Sarah Gumbley is an Auckland-based independent publicist for authors, specialising in web media.
The morning of my fifth birthday was one of sheer excitement. After waking early and having already had the birthday breakfast and presents, all that was left to do was to wait until midday when around twenty-two five-year-olds would arrive for my party, the theme of which was, quite simply, pink. The colour pink had, in some form or another, already covered the house. From the pink balloons tied to the letterbox, to the pink streamers flying down the hallway, to the pink party table outside, soon to be covered in piles, of what would likely be, pink-wrapped presents.
The girls arrive dressed in various pink costumes. A collection of five-year-old fairies and princesses head out into the garden, picking up paper cups of fizzy drink on the way. Outside, games like ‘pass the parcel’ are held, presents are opened, and pink wafers and cupcakes are eaten, until the announcement is made.
“Now girls, we have a special visitor for you.” My mother calls out to us all.

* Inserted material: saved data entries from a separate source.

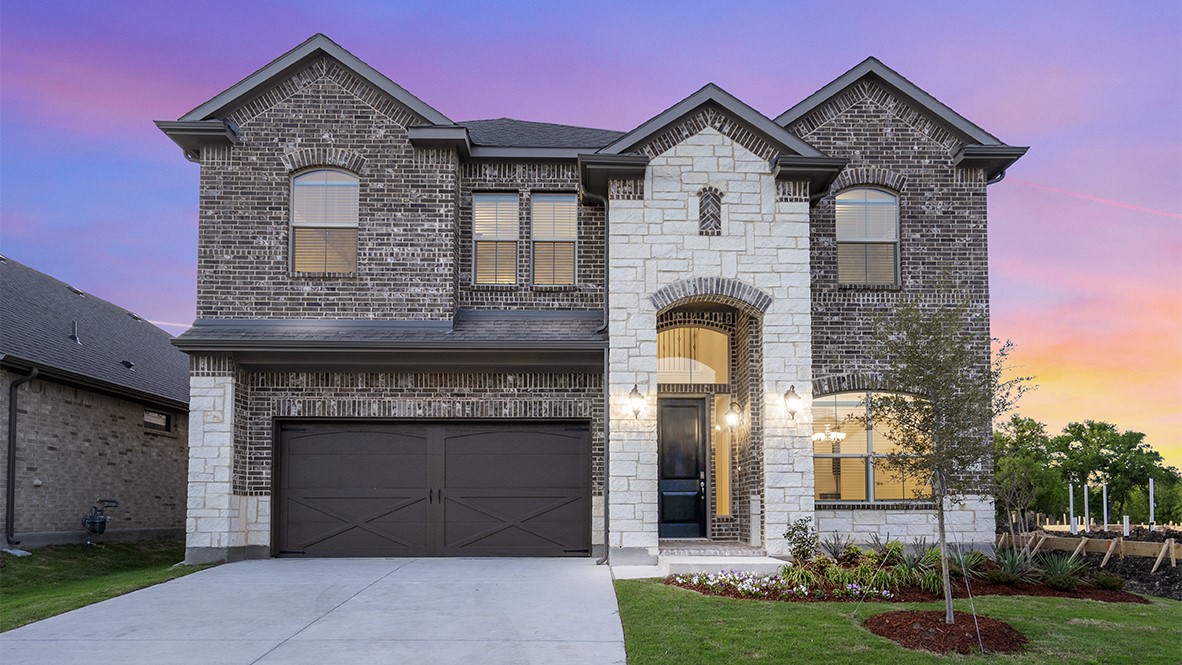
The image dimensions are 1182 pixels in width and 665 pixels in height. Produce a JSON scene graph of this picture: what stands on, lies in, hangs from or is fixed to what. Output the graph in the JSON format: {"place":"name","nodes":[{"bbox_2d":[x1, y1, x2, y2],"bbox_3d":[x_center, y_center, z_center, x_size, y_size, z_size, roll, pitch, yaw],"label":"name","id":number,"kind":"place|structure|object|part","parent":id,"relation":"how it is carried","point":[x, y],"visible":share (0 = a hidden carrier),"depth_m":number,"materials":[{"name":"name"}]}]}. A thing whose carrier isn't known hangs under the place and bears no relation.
{"place":"outdoors","nodes":[
{"label":"outdoors","id":0,"kind":"place"},
{"bbox_2d":[0,254,191,547],"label":"neighboring house","id":1,"kind":"structure","parent":0,"point":[140,429],"depth_m":15.63,"materials":[{"name":"brown brick"}]},
{"bbox_2d":[4,368,37,545],"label":"downspout","id":2,"kind":"object","parent":1,"relation":"attached to","point":[11,488],"visible":0.97,"depth_m":14.34,"materials":[{"name":"black metal"}]},
{"bbox_2d":[69,321,80,344],"bbox_3d":[-9.676,-0.921,16.330,0.248,0.496,0.283,0,-4,-1],"label":"roof vent","id":3,"kind":"object","parent":1,"relation":"on","point":[75,338],"visible":0.73,"depth_m":16.27,"materials":[{"name":"grey metal"}]},
{"bbox_2d":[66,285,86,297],"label":"roof vent","id":4,"kind":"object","parent":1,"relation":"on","point":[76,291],"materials":[{"name":"grey metal"}]},
{"bbox_2d":[81,498,118,545],"bbox_3d":[-8.525,2.412,15.064,0.587,0.840,0.583,0,-4,-1],"label":"gas meter","id":5,"kind":"object","parent":1,"relation":"attached to","point":[101,526],"visible":0.98,"depth_m":14.98,"materials":[{"name":"grey metal"}]},
{"bbox_2d":[120,359,134,368],"bbox_3d":[-9.166,-0.371,17.216,0.284,0.204,0.295,0,-4,-1],"label":"roof vent","id":6,"kind":"object","parent":1,"relation":"on","point":[129,364],"visible":0.82,"depth_m":17.14,"materials":[{"name":"black metal"}]},
{"bbox_2d":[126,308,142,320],"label":"roof vent","id":7,"kind":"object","parent":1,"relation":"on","point":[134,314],"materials":[{"name":"grey metal"}]},
{"bbox_2d":[143,409,172,433],"bbox_3d":[-8.653,0.747,17.227,0.129,0.483,1.097,0,-4,-1],"label":"window","id":8,"kind":"structure","parent":1,"relation":"in","point":[148,416],"depth_m":17.38,"materials":[{"name":"grey glass"}]},
{"bbox_2d":[0,541,224,631],"label":"lawn","id":9,"kind":"structure","parent":0,"point":[5,579],"materials":[{"name":"green plant"}]},
{"bbox_2d":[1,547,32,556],"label":"splash block","id":10,"kind":"object","parent":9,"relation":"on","point":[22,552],"visible":0.82,"depth_m":13.15,"materials":[{"name":"grey concrete"}]},
{"bbox_2d":[0,556,623,664],"label":"driveway","id":11,"kind":"structure","parent":0,"point":[385,579],"materials":[{"name":"grey concrete"}]},
{"bbox_2d":[147,31,1031,572],"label":"brick house","id":12,"kind":"structure","parent":0,"point":[302,129],"depth_m":13.27,"materials":[{"name":"brick"}]},
{"bbox_2d":[290,168,359,273],"bbox_3d":[-4.140,-2.558,13.656,1.193,2.079,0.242,0,-4,-1],"label":"arched window","id":13,"kind":"structure","parent":12,"relation":"in","point":[298,188],"depth_m":13.69,"materials":[{"name":"glass"}]},
{"bbox_2d":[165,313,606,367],"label":"roof","id":14,"kind":"structure","parent":12,"relation":"attached to","point":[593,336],"depth_m":12.17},
{"bbox_2d":[275,419,589,555],"bbox_3d":[-2.469,1.690,13.527,5.359,2.320,0.186,0,-4,-1],"label":"garage door","id":15,"kind":"structure","parent":12,"relation":"in","point":[565,440],"depth_m":13.46,"materials":[{"name":"brown metal"}]},
{"label":"handle","id":16,"kind":"part","parent":15,"relation":"part of","materials":[{"name":"black metal"}]},
{"bbox_2d":[472,192,519,284],"bbox_3d":[-1.524,-2.292,13.950,0.782,1.832,0.300,0,-4,-1],"label":"window","id":17,"kind":"structure","parent":12,"relation":"in","point":[477,220],"depth_m":13.99,"materials":[{"name":"glass"}]},
{"bbox_2d":[531,193,576,285],"bbox_3d":[-0.590,-2.256,13.878,0.752,1.795,0.324,0,-4,-1],"label":"window","id":18,"kind":"structure","parent":12,"relation":"in","point":[537,245],"depth_m":13.93,"materials":[{"name":"glass"}]},
{"bbox_2d":[603,192,609,573],"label":"downspout","id":19,"kind":"object","parent":12,"relation":"attached to","point":[605,488],"visible":0.85,"depth_m":13.05,"materials":[{"name":"black metal"}]},
{"bbox_2d":[627,384,645,418],"bbox_3d":[0.642,0.284,12.598,0.254,0.506,0.345,0,-4,-1],"label":"wall lantern","id":20,"kind":"object","parent":12,"relation":"attached to","point":[635,391],"visible":0.98,"depth_m":12.51,"materials":[{"name":"black metal"}]},
{"bbox_2d":[657,397,708,539],"bbox_3d":[1.414,1.510,14.174,1.100,2.313,0.180,0,-4,-1],"label":"front door","id":21,"kind":"structure","parent":12,"relation":"in","point":[676,410],"depth_m":14.16,"materials":[{"name":"black wood"}]},
{"bbox_2d":[657,325,728,386],"bbox_3d":[1.524,-0.442,13.833,1.528,1.089,0.115,0,-4,-1],"label":"transom window","id":22,"kind":"structure","parent":12,"relation":"in","point":[712,378],"depth_m":13.83,"materials":[{"name":"glass"}]},
{"bbox_2d":[697,186,722,234],"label":"decorative brick inlay","id":23,"kind":"object","parent":12,"relation":"in","point":[704,214],"visible":0.95,"depth_m":12.64,"materials":[{"name":"brick"}]},
{"bbox_2d":[714,395,731,515],"bbox_3d":[2.068,1.134,13.791,0.221,2.040,0.358,0,-4,-1],"label":"sidelight window","id":24,"kind":"structure","parent":12,"relation":"in","point":[723,495],"depth_m":13.78,"materials":[{"name":"glass"}]},
{"bbox_2d":[725,400,741,430],"bbox_3d":[2.211,0.498,13.557,0.241,0.487,0.265,0,-4,-1],"label":"wall lantern","id":25,"kind":"object","parent":12,"relation":"attached to","point":[734,421],"visible":0.98,"depth_m":13.48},
{"bbox_2d":[783,385,800,420],"bbox_3d":[2.871,0.287,12.504,0.263,0.525,0.339,0,-4,-1],"label":"wall lantern","id":26,"kind":"object","parent":12,"relation":"attached to","point":[791,412],"visible":0.98,"depth_m":12.43,"materials":[{"name":"black metal"}]},
{"bbox_2d":[812,423,845,442],"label":"chandelier","id":27,"kind":"object","parent":12,"relation":"hanging from","point":[834,433],"visible":0.64,"depth_m":13.63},
{"bbox_2d":[835,186,899,284],"bbox_3d":[4.389,-2.391,14.087,1.151,2.015,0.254,0,-4,-1],"label":"window","id":28,"kind":"structure","parent":12,"relation":"in","point":[892,237],"depth_m":14.12,"materials":[{"name":"glass"}]},
{"bbox_2d":[813,391,931,502],"bbox_3d":[4.266,0.916,13.415,2.216,1.984,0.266,0,-4,-1],"label":"large window","id":29,"kind":"structure","parent":12,"relation":"in","point":[862,467],"depth_m":13.44,"materials":[{"name":"glass"}]},
{"bbox_2d":[1,0,1181,479],"label":"sky","id":30,"kind":"structure","parent":0,"point":[541,5],"materials":[{"name":"blue"}]},
{"bbox_2d":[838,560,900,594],"label":"ornamental grass","id":31,"kind":"structure","parent":0,"point":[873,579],"visible":0.66,"materials":[{"name":"green plant"}]},
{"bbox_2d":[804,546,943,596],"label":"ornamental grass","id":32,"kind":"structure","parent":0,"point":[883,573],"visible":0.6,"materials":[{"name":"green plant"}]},
{"bbox_2d":[613,581,1181,664],"label":"lawn","id":33,"kind":"structure","parent":0,"point":[1131,609],"materials":[{"name":"green plant"}]},
{"bbox_2d":[666,547,1141,603],"bbox_3d":[3.708,2.457,10.936,5.737,0.593,3.200,0,-4,-1],"label":"garden bed","id":34,"kind":"object","parent":33,"relation":"on","point":[776,592],"visible":0.58,"depth_m":10.53,"materials":[{"name":"brown"}]},
{"bbox_2d":[783,517,818,560],"bbox_3d":[2.709,2.053,11.201,0.509,0.684,0.505,0,-4,-1],"label":"shrub","id":35,"kind":"object","parent":34,"relation":"in","point":[794,530],"visible":0.96,"depth_m":11.14,"materials":[{"name":"green plant"}]},
{"bbox_2d":[819,532,855,560],"bbox_3d":[3.335,2.242,11.781,0.679,0.511,0.682,0,-4,-1],"label":"shrub","id":36,"kind":"object","parent":34,"relation":"in","point":[836,554],"visible":0.92,"depth_m":11.77,"materials":[{"name":"plant"}]},
{"bbox_2d":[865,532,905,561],"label":"shrub","id":37,"kind":"object","parent":34,"relation":"in","point":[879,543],"visible":0.73,"depth_m":11.69,"materials":[{"name":"green plant"}]},
{"bbox_2d":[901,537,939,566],"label":"plant","id":38,"kind":"object","parent":34,"relation":"in","point":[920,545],"visible":0.66,"depth_m":11.33,"materials":[{"name":"plant"}]},
{"bbox_2d":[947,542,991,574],"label":"shrub","id":39,"kind":"object","parent":34,"relation":"in","point":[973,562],"visible":0.62,"depth_m":11.36,"materials":[{"name":"green plant"}]},
{"bbox_2d":[988,545,1038,582],"bbox_3d":[5.402,2.319,11.182,0.974,0.500,0.960,0,-4,-1],"label":"shrub","id":40,"kind":"object","parent":34,"relation":"in","point":[1016,564],"visible":0.8,"depth_m":11.14,"materials":[{"name":"green plant"}]},
{"bbox_2d":[1035,552,1090,588],"bbox_3d":[5.938,2.354,11.037,0.972,0.489,0.954,0,-4,-1],"label":"plant","id":41,"kind":"object","parent":34,"relation":"in","point":[1059,573],"visible":0.81,"depth_m":11.00,"materials":[{"name":"green plant"}]},
{"bbox_2d":[1089,571,1125,590],"bbox_3d":[6.515,2.498,11.008,0.495,0.278,0.491,0,-4,-1],"label":"shrub","id":42,"kind":"object","parent":34,"relation":"on","point":[1103,583],"visible":0.93,"depth_m":10.93,"materials":[{"name":"green plant"}]},
{"bbox_2d":[865,609,1027,653],"bbox_3d":[3.074,2.144,7.603,1.447,0.185,1.425,0,-4,-1],"label":"mulch bed","id":43,"kind":"object","parent":33,"relation":"on","point":[879,617],"visible":0.75,"depth_m":7.40,"materials":[{"name":"brown wood"}]},
{"bbox_2d":[870,285,1033,623],"bbox_3d":[3.220,0.545,7.977,1.503,3.191,1.567,-4,-6,41],"label":"young tree","id":44,"kind":"object","parent":43,"relation":"in","point":[941,497],"visible":0.99,"depth_m":7.91,"materials":[{"name":"plant"}]},
{"bbox_2d":[890,543,947,594],"label":"ornamental grass","id":45,"kind":"structure","parent":0,"point":[930,579],"visible":0.67,"materials":[{"name":"green plant"}]},
{"bbox_2d":[1000,526,1181,600],"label":"garden bed","id":46,"kind":"structure","parent":0,"point":[1163,587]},
{"bbox_2d":[1068,483,1074,532],"bbox_3d":[15.447,4.135,28.031,0.132,1.720,0.142,0,-4,-1],"label":"white post","id":47,"kind":"object","parent":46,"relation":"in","point":[1071,514],"visible":0.85,"depth_m":28.01,"materials":[{"name":"white plastic"}]},
{"bbox_2d":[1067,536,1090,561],"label":"wooden stake","id":48,"kind":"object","parent":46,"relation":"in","point":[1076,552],"visible":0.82,"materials":[{"name":"beige wood"}]},
{"bbox_2d":[1083,483,1090,533],"bbox_3d":[16.671,4.346,29.316,0.142,1.810,0.151,0,-4,-1],"label":"white post","id":49,"kind":"object","parent":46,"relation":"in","point":[1086,516],"visible":0.9,"depth_m":29.29,"materials":[{"name":"white plastic"}]},
{"bbox_2d":[996,531,1181,571],"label":"wooden formwork","id":50,"kind":"object","parent":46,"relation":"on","point":[1082,543],"visible":0.88,"depth_m":15.80,"materials":[{"name":"brown wood"}]},
{"bbox_2d":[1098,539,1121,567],"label":"wooden stake","id":51,"kind":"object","parent":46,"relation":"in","point":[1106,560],"visible":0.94,"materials":[{"name":"beige wood"}]},
{"bbox_2d":[1122,515,1129,535],"bbox_3d":[14.590,4.114,23.761,0.142,0.963,0.149,0,-4,-1],"label":"white post","id":52,"kind":"object","parent":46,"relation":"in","point":[1127,524],"visible":0.73,"depth_m":23.73,"materials":[{"name":"white plastic"}]},
{"bbox_2d":[1148,480,1154,530],"bbox_3d":[19.244,4.348,29.944,0.149,1.976,0.162,0,-4,-1],"label":"white post","id":53,"kind":"object","parent":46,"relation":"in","point":[1151,484],"visible":0.87,"depth_m":29.91,"materials":[{"name":"white plastic"}]},
{"bbox_2d":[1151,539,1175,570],"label":"wooden stake","id":54,"kind":"object","parent":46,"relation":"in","point":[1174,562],"visible":0.98,"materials":[{"name":"brown wood"}]},
{"label":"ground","id":55,"kind":"structure","parent":0},
{"bbox_2d":[654,551,787,577],"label":"step","id":56,"kind":"structure","parent":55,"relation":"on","point":[672,562],"depth_m":11.90,"materials":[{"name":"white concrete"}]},
{"bbox_2d":[992,413,1057,528],"label":"tree","id":57,"kind":"object","parent":55,"relation":"on","point":[997,459],"visible":0.71,"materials":[{"name":"green plant"}]},
{"bbox_2d":[1101,484,1108,530],"bbox_3d":[17.715,4.479,30.046,0.157,1.953,0.167,0,-4,-1],"label":"white post","id":58,"kind":"object","parent":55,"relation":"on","point":[1103,490],"visible":0.83,"depth_m":30.03,"materials":[{"name":"white plastic"}]},
{"bbox_2d":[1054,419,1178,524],"label":"tree","id":59,"kind":"object","parent":55,"relation":"on","point":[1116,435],"visible":0.86,"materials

Twenty-two pairs of eyes turn, looking towards the hallway in anticipation, and small, breathless squeals emerge. The Pink Panther strolls into our garden. Bigger in real life, but just as pink and furry as I had imagined, all those mornings when I watched him in the cartoons.
“Now where’s the birthday girl?” Fingers all point in my direction. He walks over and starts talking to me. But I notice that the Pink Panther has a zip down his side. And a voice that’s very familiar. And on his feet are the same sneakers that sit by our front door every morning. That is not the Pink Panther.
The Pink Panther stops his talking, and turns his furry head and plastic eyes to look down at me.